(The data begins)

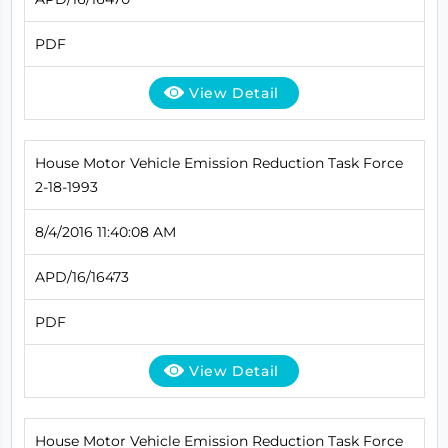
PDF
View Detail
House Motor Vehicle Emission Reduction Task Force
2-18-1993
8/4/2016 11:40:08 AM
APD/16/16473
PDF
View Detail
House Motor Vehicle Emission Reduction Task Force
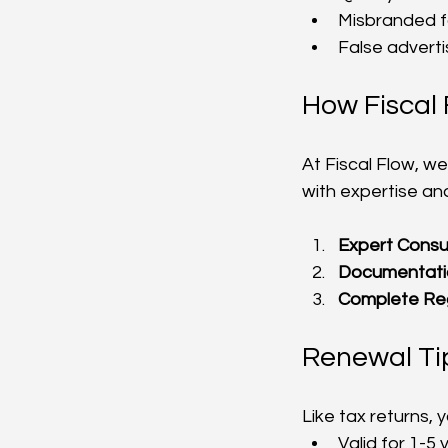
Misbranded f
False adverti
How Fiscal 
At Fiscal Flow, we
with expertise an
Expert Consu
Documentati
Complete Reg
Renewal Ti
Like tax returns, 
Valid for 1-5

(The data ends)

What you are asked to do: Replace "View Detail" with "Open Record" wherever it appears in the text of the records above, and change nothing else. Leave out the pictures.

Answer to this problem:
PDF
Open Record
House Motor Vehicle Emission Reduction Task Force
2-18-1993
8/4/2016 11:40:08 AM
APD/16/16473
PDF
Open Record
House Motor Vehicle Emission Reduction Task Force
Misbranded f
False adverti
How Fiscal 
At Fiscal Flow, we
with expertise an
Expert Consu
Documentati
Complete Reg
Renewal Ti
Like tax returns, 
Valid for 1-5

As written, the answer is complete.